◆ Provided material ◆
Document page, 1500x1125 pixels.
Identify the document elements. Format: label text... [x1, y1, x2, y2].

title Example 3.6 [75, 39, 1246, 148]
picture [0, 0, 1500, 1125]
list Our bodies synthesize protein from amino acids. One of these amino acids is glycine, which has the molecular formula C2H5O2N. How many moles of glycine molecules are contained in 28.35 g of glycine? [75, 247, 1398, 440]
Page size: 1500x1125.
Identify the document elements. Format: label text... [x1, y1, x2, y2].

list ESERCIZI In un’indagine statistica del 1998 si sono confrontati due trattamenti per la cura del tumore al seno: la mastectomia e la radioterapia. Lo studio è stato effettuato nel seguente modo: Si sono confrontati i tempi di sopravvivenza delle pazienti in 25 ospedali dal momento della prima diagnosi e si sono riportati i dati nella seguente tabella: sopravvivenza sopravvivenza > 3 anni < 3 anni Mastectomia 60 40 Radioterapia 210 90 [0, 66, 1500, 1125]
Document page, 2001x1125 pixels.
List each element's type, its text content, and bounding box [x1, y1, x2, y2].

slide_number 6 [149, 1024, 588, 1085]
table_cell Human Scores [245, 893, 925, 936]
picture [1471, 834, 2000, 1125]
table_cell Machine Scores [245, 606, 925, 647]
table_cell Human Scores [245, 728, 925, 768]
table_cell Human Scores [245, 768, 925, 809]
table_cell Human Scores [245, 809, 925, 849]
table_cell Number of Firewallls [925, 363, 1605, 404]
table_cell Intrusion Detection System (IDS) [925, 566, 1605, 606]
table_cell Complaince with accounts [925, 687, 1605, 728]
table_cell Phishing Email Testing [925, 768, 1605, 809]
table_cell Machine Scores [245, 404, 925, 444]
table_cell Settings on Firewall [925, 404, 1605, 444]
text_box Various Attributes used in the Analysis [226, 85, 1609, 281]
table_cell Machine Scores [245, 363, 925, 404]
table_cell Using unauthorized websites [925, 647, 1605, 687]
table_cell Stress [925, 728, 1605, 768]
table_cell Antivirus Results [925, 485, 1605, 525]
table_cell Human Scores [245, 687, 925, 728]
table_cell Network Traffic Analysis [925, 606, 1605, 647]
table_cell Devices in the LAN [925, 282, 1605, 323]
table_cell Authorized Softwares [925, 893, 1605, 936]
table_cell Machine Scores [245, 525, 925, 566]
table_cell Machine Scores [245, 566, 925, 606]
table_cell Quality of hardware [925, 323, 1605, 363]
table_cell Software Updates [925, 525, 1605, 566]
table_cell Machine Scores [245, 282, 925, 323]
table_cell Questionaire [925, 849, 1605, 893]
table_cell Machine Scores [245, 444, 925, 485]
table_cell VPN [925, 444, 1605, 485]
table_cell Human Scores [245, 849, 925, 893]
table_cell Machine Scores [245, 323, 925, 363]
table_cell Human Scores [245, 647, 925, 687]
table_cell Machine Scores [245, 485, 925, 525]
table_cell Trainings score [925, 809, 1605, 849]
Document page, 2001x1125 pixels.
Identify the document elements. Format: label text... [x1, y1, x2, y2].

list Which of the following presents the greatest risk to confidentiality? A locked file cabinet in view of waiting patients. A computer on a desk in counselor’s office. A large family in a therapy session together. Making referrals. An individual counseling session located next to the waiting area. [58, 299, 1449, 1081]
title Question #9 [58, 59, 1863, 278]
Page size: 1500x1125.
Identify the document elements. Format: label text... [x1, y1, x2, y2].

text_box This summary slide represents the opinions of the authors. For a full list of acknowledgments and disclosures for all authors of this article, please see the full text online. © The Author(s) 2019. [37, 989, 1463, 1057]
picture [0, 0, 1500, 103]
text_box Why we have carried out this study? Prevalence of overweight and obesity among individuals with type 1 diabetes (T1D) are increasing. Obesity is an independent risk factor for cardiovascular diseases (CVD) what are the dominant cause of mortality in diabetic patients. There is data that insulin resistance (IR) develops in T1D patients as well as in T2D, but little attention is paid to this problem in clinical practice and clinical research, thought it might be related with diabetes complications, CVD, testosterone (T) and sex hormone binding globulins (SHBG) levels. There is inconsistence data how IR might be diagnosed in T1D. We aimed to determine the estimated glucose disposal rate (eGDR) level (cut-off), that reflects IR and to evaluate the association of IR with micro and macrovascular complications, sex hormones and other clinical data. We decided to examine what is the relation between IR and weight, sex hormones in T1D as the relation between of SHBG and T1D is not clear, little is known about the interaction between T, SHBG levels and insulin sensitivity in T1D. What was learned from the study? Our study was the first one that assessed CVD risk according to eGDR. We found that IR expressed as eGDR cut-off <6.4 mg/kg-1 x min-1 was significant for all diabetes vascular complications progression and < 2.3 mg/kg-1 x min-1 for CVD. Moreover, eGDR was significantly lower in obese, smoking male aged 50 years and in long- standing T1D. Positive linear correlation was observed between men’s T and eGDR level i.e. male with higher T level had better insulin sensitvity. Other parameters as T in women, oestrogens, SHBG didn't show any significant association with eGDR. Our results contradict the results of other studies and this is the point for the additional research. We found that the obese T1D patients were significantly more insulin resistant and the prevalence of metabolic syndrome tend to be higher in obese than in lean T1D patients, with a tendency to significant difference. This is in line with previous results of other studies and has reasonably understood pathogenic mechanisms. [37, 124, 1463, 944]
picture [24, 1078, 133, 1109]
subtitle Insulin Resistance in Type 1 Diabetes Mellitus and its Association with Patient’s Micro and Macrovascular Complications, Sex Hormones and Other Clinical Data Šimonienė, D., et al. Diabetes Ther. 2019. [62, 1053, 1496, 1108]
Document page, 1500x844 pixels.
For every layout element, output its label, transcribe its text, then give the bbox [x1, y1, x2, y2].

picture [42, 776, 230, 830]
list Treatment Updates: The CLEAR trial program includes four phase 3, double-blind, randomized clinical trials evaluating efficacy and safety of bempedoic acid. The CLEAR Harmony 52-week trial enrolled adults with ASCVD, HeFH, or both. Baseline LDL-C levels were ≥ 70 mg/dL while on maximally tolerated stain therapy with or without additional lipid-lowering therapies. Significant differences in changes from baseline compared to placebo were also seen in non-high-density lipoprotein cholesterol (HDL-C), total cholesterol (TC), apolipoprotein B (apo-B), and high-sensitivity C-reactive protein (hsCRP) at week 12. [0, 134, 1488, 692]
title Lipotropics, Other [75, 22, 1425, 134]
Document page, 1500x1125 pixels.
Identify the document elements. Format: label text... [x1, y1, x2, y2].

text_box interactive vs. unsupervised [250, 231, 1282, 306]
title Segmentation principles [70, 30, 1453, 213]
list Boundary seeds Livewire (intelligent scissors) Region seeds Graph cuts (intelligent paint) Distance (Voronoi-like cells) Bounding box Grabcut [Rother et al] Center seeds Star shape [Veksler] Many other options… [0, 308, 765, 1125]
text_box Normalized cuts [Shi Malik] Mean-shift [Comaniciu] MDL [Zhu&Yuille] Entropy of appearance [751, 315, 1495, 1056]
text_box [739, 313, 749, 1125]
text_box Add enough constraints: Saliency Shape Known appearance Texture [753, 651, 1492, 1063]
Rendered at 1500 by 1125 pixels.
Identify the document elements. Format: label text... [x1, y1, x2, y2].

◆ Required work ◆
Starting with the line that contains "Document page, 1500x844 pixels.", print each line through the last one in the listing. Include both end lines and add nothing.

◆ Output below ◆
Document page, 1500x844 pixels.
For every layout element, output its label, transcribe its text, then give the bbox [x1, y1, x2, y2].

picture [42, 776, 230, 830]
list Treatment Updates: The CLEAR trial program includes four phase 3, double-blind, randomized clinical trials evaluating efficacy and safety of bempedoic acid. The CLEAR Harmony 52-week trial enrolled adults with ASCVD, HeFH, or both. Baseline LDL-C levels were ≥ 70 mg/dL while on maximally tolerated stain therapy with or without additional lipid-lowering therapies. Significant differences in changes from baseline compared to placebo were also seen in non-high-density lipoprotein cholesterol (HDL-C), total cholesterol (TC), apolipoprotein B (apo-B), and high-sensitivity C-reactive protein (hsCRP) at week 12. [0, 134, 1488, 692]
title Lipotropics, Other [75, 22, 1425, 134]
Document page, 1500x1125 pixels.
Identify the document elements. Format: label text... [x1, y1, x2, y2].

text_box interactive vs. unsupervised [250, 231, 1282, 306]
title Segmentation principles [70, 30, 1453, 213]
list Boundary seeds Livewire (intelligent scissors) Region seeds Graph cuts (intelligent paint) Distance (Voronoi-like cells) Bounding box Grabcut [Rother et al] Center seeds Star shape [Veksler] Many other options… [0, 308, 765, 1125]
text_box Normalized cuts [Shi Malik] Mean-shift [Comaniciu] MDL [Zhu&Yuille] Entropy of appearance [751, 315, 1495, 1056]
text_box [739, 313, 749, 1125]
text_box Add enough constraints: Saliency Shape Known appearance Texture [753, 651, 1492, 1063]
Rendered at 1500 by 1125 pixels.
Identify the document elements. Format: label text... [x1, y1, x2, y2].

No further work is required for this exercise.